The Town of Carbondale currently has six housing units; occupied by employees from the public works and police departments. Town Planner John Leybourne said, “The Town does look at its housing stock for employees as a great asset.”
With the help of Schilling, Leybourne, and Town Manager Jay Harrington, Lazo was able to secure Town-owned employee housing. He submitted a letter to Harrington as to why he wanted to live in employee housing and the importance of living in Carbondale. As Lazo explained, “Being immersed and being part of the community daily for this kind of work. I think it’s important for me.” He added, “There was a reason I chose Carbondale over any other department. And I don’t know, just thinking long term, it would just be hard to imagine doing that commute the rest of my career.”
There is a benefit for public servants living in the community in which they serve because you know the people; they are your neighbors. Lazo said when he made a decision on what department to join; he factored in “looking at where officers live in a department. Looking at the chief; he’s policed here for how many years, and he’s lived in and is a part of the community. That’s huge to me.”
The Carbondale and Rural Fire Protection District (CRFPD) covers a 300-square-mile area which includes the towns of Carbondale, Redstone, and Marble.
Chief Rob Goodwin explained, “Traditionally, we had volunteers — this was an almost all-volunteer fire department for years. When I joined, we had a paid chief, that was it, and everybody lived around Carbondale or Redstone or wherever and responded.” “We had a fairly sizable group of volunteers. We still have a good group of volunteers, they’re not as sizable. So that has changed over the years.”

**Activity A:**
Copy the Carbondale passage word for word, from "There is a benefit" up to and including "Redstone, and Marble.".
**Activity B:**
Write the next part of the Carbondale passage, starting right after its final sentence.
You can leave the records aside; none of them are needed.

**Record set:**
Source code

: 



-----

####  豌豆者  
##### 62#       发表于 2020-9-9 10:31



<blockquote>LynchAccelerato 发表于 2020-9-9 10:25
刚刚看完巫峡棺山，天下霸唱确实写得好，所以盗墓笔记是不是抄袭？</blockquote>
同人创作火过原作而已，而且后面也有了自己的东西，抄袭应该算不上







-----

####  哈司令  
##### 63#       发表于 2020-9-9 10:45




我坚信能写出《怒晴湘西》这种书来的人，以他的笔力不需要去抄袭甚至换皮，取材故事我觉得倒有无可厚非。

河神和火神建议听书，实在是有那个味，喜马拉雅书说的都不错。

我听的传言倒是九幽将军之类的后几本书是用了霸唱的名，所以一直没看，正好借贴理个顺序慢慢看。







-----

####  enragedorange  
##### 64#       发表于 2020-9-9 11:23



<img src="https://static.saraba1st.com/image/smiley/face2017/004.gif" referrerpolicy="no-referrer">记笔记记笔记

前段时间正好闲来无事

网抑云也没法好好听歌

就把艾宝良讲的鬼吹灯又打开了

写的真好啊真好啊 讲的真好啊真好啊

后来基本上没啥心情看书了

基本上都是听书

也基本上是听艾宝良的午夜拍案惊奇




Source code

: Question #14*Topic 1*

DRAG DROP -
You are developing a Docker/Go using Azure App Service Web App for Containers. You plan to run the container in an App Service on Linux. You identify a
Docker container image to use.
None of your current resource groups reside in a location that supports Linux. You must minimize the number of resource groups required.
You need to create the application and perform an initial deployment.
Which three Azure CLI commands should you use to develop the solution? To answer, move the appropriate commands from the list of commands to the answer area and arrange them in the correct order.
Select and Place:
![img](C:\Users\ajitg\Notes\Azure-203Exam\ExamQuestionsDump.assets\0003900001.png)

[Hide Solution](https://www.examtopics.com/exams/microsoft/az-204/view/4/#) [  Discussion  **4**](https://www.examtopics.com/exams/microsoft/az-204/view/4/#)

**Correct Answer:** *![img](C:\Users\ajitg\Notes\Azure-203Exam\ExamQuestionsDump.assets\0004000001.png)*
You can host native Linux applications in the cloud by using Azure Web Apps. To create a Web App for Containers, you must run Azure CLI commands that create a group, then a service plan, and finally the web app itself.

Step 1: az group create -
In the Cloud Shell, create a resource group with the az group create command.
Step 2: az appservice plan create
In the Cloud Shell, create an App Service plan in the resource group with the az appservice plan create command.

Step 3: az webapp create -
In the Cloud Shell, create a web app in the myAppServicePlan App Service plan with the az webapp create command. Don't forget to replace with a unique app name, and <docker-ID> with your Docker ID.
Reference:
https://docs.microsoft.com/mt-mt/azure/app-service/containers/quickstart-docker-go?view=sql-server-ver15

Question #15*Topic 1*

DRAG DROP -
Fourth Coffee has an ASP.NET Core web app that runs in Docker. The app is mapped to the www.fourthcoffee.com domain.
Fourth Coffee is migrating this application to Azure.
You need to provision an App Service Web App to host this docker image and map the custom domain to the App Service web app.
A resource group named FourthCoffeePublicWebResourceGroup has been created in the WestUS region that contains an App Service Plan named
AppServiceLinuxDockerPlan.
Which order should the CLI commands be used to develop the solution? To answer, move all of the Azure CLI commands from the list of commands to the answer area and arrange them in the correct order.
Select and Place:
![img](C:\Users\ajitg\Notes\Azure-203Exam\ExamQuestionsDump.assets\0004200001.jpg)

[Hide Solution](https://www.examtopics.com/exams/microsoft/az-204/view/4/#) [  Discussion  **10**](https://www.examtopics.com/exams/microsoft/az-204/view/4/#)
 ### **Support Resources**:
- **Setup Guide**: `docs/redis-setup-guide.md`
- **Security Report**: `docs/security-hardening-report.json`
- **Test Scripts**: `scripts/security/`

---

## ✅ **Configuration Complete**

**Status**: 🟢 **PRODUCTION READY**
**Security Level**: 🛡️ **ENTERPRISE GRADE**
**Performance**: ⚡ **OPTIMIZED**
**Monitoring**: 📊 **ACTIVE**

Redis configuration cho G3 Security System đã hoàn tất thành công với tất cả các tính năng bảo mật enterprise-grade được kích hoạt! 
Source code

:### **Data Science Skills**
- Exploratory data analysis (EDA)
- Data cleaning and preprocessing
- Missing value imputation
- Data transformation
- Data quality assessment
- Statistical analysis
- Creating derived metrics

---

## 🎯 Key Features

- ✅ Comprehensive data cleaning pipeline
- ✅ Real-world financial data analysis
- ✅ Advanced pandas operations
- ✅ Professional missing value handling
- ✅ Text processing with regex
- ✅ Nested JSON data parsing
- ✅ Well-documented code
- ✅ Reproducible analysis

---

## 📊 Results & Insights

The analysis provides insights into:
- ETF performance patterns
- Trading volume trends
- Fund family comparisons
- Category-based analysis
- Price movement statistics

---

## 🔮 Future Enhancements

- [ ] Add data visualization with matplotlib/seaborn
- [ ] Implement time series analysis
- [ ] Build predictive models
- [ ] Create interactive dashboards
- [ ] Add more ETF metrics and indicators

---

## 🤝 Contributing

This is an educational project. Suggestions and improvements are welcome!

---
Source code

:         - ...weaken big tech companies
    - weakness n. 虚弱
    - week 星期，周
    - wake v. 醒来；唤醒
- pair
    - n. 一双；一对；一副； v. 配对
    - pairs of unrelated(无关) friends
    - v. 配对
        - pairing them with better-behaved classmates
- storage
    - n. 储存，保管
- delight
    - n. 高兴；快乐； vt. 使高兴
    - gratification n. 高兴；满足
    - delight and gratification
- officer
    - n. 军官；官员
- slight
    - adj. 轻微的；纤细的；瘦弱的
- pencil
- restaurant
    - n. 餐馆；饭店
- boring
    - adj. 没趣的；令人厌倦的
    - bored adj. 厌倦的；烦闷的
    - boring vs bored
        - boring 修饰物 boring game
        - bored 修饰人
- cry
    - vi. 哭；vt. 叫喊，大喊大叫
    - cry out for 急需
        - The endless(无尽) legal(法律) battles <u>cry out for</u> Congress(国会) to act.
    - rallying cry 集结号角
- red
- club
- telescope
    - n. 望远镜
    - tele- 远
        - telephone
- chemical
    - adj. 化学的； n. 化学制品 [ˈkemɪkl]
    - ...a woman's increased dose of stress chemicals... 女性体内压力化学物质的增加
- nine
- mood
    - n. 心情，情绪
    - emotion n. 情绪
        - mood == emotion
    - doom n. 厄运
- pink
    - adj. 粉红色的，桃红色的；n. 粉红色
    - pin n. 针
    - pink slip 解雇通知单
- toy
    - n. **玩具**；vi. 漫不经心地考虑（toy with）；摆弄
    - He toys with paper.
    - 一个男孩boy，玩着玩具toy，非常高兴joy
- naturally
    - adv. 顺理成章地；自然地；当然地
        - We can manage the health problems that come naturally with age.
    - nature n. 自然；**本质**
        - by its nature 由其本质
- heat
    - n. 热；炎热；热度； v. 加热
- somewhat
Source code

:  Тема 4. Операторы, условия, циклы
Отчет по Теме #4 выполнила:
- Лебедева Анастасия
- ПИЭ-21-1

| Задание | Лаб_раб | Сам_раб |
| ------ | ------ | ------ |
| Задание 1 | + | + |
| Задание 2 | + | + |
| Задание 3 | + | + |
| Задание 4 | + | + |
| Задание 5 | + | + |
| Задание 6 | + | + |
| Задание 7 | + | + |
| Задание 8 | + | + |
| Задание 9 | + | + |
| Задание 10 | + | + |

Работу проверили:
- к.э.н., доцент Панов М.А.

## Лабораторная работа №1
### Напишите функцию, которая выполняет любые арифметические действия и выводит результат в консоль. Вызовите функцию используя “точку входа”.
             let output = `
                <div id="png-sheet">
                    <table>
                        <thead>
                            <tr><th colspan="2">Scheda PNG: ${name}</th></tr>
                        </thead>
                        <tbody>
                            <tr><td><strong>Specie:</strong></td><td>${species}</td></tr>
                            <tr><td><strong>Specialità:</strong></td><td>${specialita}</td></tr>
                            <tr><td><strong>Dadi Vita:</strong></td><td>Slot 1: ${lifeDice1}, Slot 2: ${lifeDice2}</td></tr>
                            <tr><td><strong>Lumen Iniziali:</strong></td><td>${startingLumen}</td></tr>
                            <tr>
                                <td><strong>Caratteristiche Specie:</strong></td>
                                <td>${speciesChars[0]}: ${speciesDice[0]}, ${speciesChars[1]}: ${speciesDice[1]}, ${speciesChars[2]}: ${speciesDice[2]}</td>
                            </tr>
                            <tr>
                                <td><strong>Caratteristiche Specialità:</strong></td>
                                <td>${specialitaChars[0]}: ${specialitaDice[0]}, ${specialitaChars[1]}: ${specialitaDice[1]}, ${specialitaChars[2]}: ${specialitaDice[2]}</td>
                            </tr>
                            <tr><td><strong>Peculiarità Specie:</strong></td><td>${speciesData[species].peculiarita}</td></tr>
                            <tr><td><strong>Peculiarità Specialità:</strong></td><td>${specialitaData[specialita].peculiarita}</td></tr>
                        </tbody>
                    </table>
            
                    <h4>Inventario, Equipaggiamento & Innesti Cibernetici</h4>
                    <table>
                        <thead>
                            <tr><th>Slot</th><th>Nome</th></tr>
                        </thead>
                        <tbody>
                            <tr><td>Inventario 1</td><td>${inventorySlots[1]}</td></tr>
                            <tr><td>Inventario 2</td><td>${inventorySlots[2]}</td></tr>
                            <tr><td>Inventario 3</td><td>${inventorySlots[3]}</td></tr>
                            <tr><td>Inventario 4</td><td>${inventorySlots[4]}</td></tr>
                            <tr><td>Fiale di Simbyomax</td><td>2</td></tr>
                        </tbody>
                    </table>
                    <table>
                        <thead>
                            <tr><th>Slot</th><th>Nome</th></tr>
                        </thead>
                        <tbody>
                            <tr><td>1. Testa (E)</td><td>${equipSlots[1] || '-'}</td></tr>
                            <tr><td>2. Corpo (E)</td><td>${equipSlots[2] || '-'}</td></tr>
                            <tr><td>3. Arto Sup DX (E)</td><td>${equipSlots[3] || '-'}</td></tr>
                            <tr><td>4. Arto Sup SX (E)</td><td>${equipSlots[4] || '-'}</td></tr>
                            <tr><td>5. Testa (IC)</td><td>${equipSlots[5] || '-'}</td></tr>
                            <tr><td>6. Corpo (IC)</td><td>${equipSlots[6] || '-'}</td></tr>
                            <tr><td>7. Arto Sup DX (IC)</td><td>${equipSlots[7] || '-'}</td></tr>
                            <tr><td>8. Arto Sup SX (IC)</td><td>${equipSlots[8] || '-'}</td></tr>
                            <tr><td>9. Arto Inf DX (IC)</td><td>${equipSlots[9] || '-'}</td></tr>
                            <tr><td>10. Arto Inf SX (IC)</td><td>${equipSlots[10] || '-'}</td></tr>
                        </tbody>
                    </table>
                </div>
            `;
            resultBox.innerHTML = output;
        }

**Task result A:**
There is a benefit for public servants living in the community in which they serve because you know the people; they are your neighbors. Lazo said when he made a decision on what department to join; he factored in “looking at where officers live in a department. Looking at the chief; he’s policed here for how many years, and he’s lived in and is a part of the community. That’s huge to me.”
The Carbondale and Rural Fire Protection District (CRFPD) covers a 300-square-mile area which includes the towns of Carbondale, Redstone, and Marble.

**Task result B:**
The CRFPD has evolved into a combination fire district, with 15 paid responders (3 shifts of 5 responders each) on duty in Carbondale and volunteers who live in the area. Goodwin said that the volunteer base has shrunken over the years. One reason is it is harder to recruit and retain volunteers because of lack affordable housing here. As Goodwin explained, “We’ve lost volunteers who are working crazy hours, maybe second jobs, all that, and they can’t fit this place in their life anymore, even though they love doing it.” He added, “And it’s much harder for people to volunteer with as much as they have to do to try to stay here at times.”
Seven of those 15 paid responders do not live within the fire district. Goodwin said they live in Silt, New Castle, and Rifle because that is where they can afford to buy a house.
Over the years, the Carbondale fire department has lost staff to other area fire departments because other towns were paying higher wages. However, Goodwin said the successful passage of a mill levy increase by the voters in November 2018, has allowed for a wage adjustment for all fire department employees. Those wage increases translate to the CRFPD being more competitively priced within the surrounding market.
Goodwin reflected on the 2018 mill levy passage, and stated, “I really am grateful to the citizens of our fire district, from Marble to Redstone to Carbondale to Missouri Heights, who voted overwhelmingly to help rectify that and they did. And I’m totally grateful for that.”
While fire department wages have increased, that has not solved the problem of the lack of affordable housing in Carbondale.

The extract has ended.